# Tired of Winter



## .45 (Sep 21, 2007)

Man....I'm already tired of winter, I want to see this kind of stuff again !!!


----------



## sawsman (Sep 13, 2007)

.45 said:


> Man....I'm already tired of winter, I want to see this kind of stuff again !!!


Me too! I plan on tresspassing all over those exact areas next year.. 

Good pictures. :wink:


----------



## Al Hansen (Sep 7, 2007)

Ah ya, the Yellow Monster keeps looking at me when I go out to work in the morning. I wisper into her muffler and say "soon baby , soon".


----------



## Moose Hollow (Apr 26, 2008)

Great Pics .45 can wait for the snow for hunting once thats gone can't wait for it to go away..


----------



## .45 (Sep 21, 2007)

Moose Hollow said:


> Great Pics .45 can wait for the snow for hunting once thats gone can't wait for it to go away..
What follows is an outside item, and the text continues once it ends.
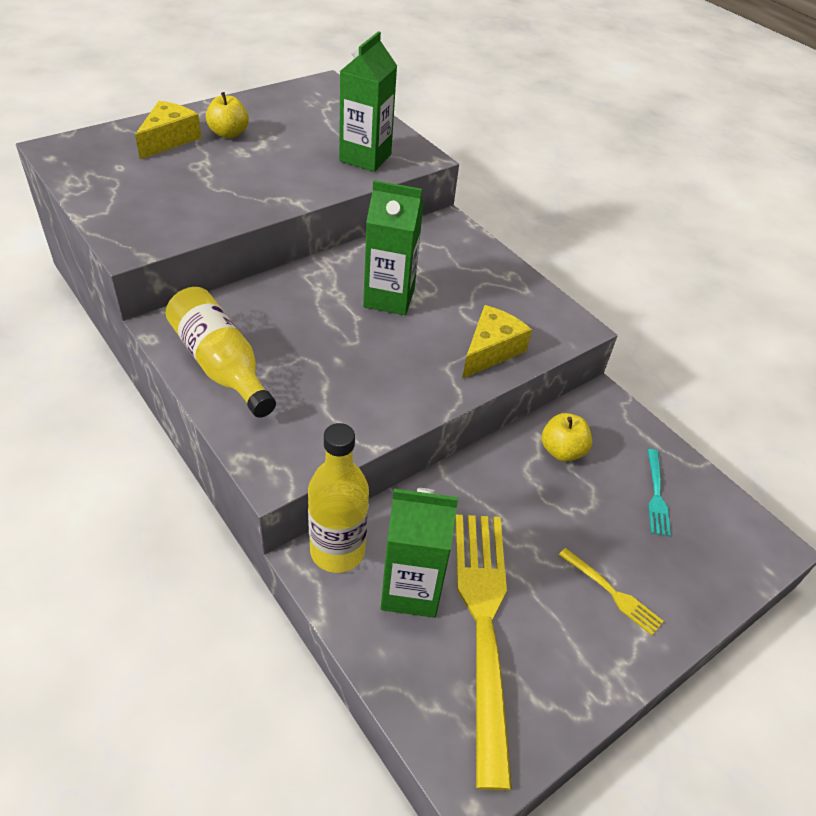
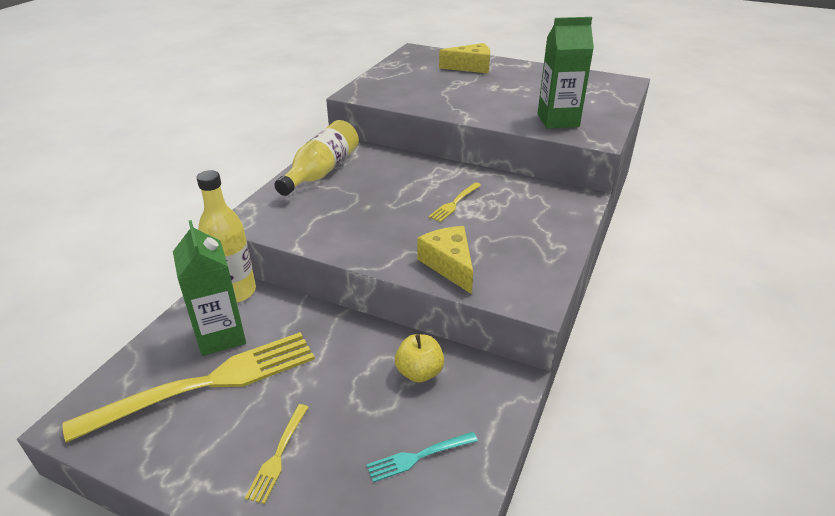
camera: 65 degrees right, 10 degrees down
yellow apple [206,92,249,139] -> none
green carton [363,180,423,315] -> yellow fork [428,182,481,222]
yellow cheese [462,305,532,379] -> yellow cheese turned 120 degrees counterclockwise [418,226,473,294]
Thanks Moose.....help me keep that sawsman guy from traversing all over _my_ private property... *-HELP!-*

Jeez Al !!!!!! :shock:


----------



## The Naturalist (Oct 13, 2007)

Scenery pictures are great .45, but I'm not too excited about looking at the butt end of a sheep :roll: :wink:


----------



## .45 (Sep 21, 2007)

The Naturalist said:


> Scenery pictures are great .45, but I'm not too excited about looking at the butt end of a sheep :roll: :wink:


Funny....five of them were in the road as we pulled up on them. Everyone of them turned their heads back toward us, squatted and urinated. Marking their territory or showing their disapproval for us, I don't know. Kind of weird though.


----------



## wyogoob (Sep 7, 2007)

I love winter .45.

In Evingston we have 9 months of winter and 3 months of company.


----------



## katorade (Sep 23, 2007)

Me too! I want to see some of this









And This


----------



## JAT83 (Sep 9, 2007)

Nice pics! I love and hate winter!


----------



## bufflehead3 (Jan 5, 2010)

JAT83 said:


> I love and hate winter!


I know what you mean there :lol:


----------



## Moose Hollow (Apr 26, 2008)

.45 said:


> [quote="Moose Hollow":c17tjn8k]Great Pics .45 can wait for the snow for hunting once thats gone can't wait for it to go away..


Thanks Moose.....help me keep that sawsman guy from traversing all over _my_ private property... *-HELP!-*

Jeez Al !!!!!! :shock:[/quote:c17tjn8k]

I was hoping to be with him.


----------



## Bhilly81 (Oct 18, 2009)

oh heck no we like the winter the snow and ice is wonderful 

its funny im the one that works outside throughout the entire winter and im the one who loves the winter 

you can dress for the cold but you cant dress for the heat


----------